Mais là s’arrête toute comparaison. La faible exploitation des thèmes de la destinée, des déterminismes, de l’amitié, de la vertu du sacrifice s’avère caricaturale, comme les dialogues d’ailleurs. Les acteurs peinent à les déclamer — un vrai gaspillage avec une telle distribution.

Évidemment, la crème finit toujours par remonter, à commencer par Michael Fassbender. Ce formidable acteur est le seul qui réussit à transmettre un semblant d’émotion par la force de son intériorité. Sophie Turner (Sansa Stark dans Le trône de fer) démontre qu’elle a du potentiel pour une belle carrière cinématographique. À condition de lui offrir un scénario potable.

Celui de Kinberg s’avère non seulement peu convaincant, mais il multiplie les invraisemblances. Son histoire de lutte entre le bien et le mal se conclut évidemment par un affrontement à tout casser prévisible.

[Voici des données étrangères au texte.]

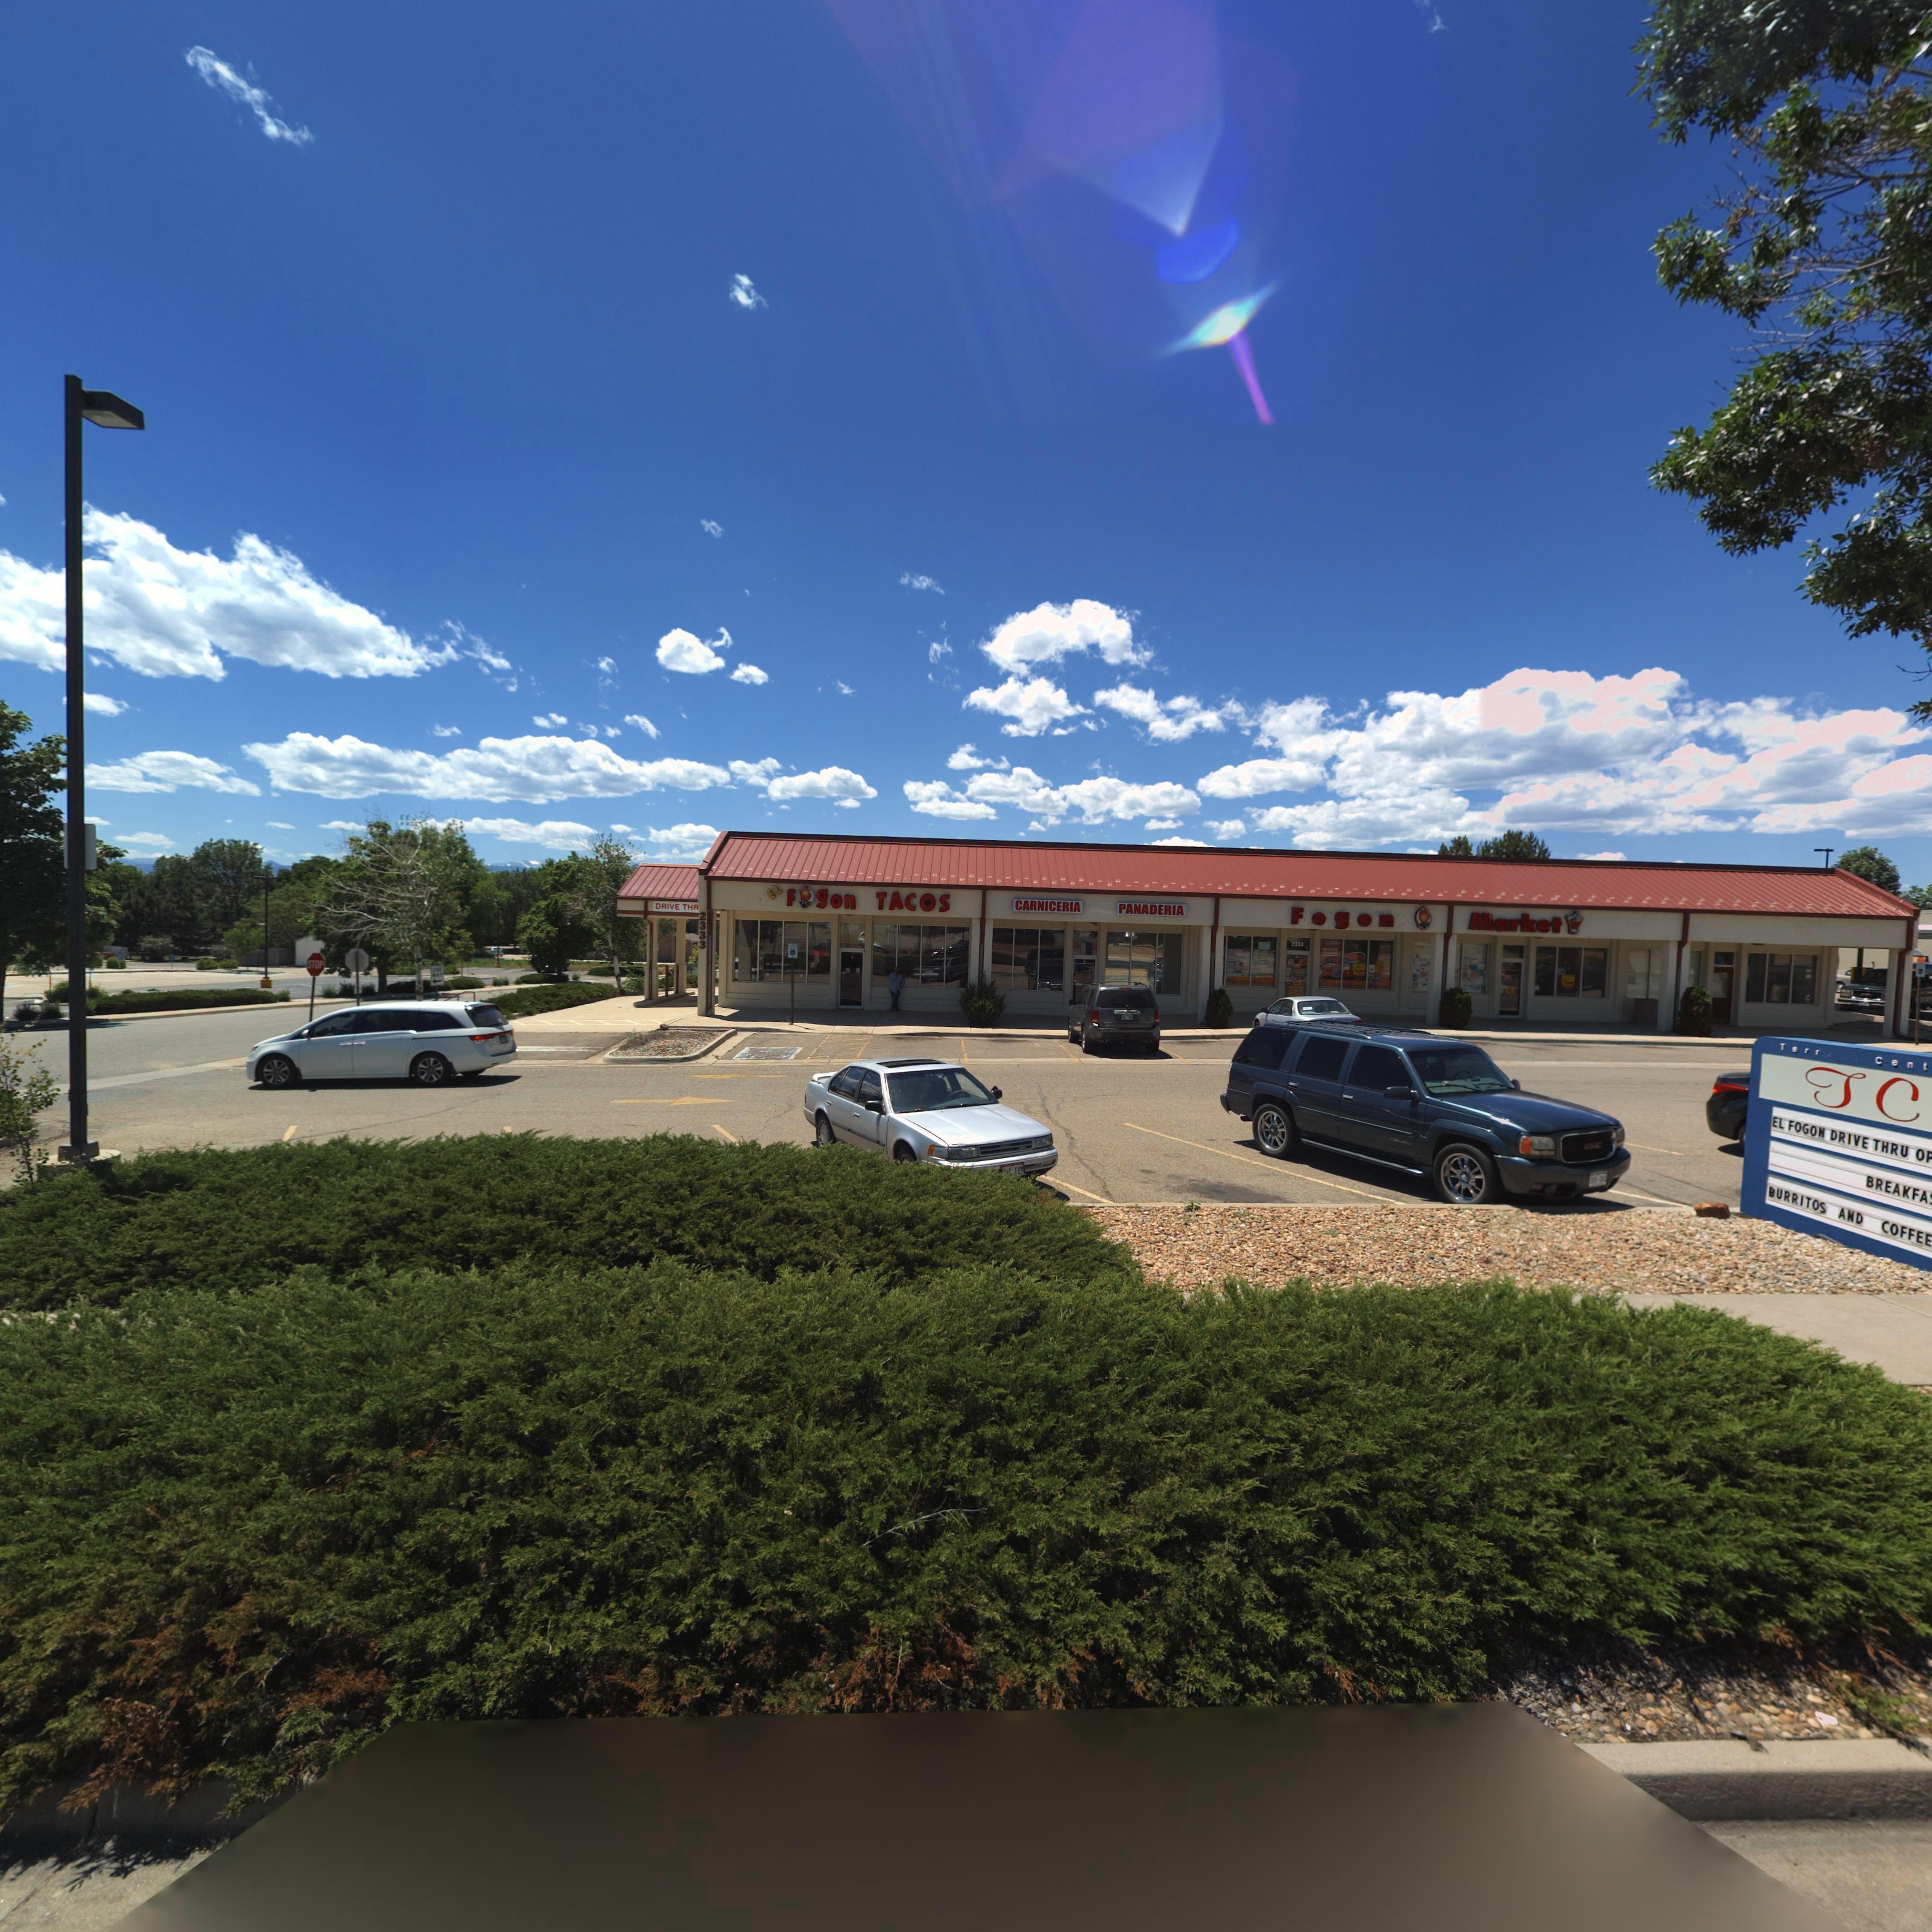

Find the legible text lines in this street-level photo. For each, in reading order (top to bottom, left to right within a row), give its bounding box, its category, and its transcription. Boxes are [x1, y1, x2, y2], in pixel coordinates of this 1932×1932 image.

[765, 884, 784, 900] BusinessName: EL
[785, 884, 952, 912] BusinessName: F*gon TACOS
[698, 911, 706, 949] StreetNumber: 2333
[1289, 906, 1395, 929] BusinessName: Fogon
[1466, 910, 1564, 933] BusinessName: Market
[1291, 941, 1304, 947] StreetNumber: 2333
[1804, 1064, 1922, 1125] BusinessName: JC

Le crémage ne réussit jamais à camoufler le mauvais goût de cette finale pompeuse et vaine. Ce qui s’avère d’autant plus dommage que ce long métrage, le plus faible de l’ensemble, clôt une époque, avant le redémarrage de la franchise avec de nouveaux personnages, prévu pour 2020. 

À la place de Disney, qui a racheté, la 20th Century Fox, j’y réfléchirais deux fois. 

Si jamais on va de l’avant, je m’assurerais au moins que Kinberg n’ait aucun rôle à y jouer...

Au générique

Cote : **

Titre : X-Men — Phénix noir

Genre : Fantastique

Réalisateur : Simon Kinberg

Acteurs : Sophie Turner, Michael Fassbender, James McAvoy

Classement : 13 ans +

Durée : 1h54

On aime : la fin d’une époque.

On n’aime pas : le gâchis de la fin d’une époque.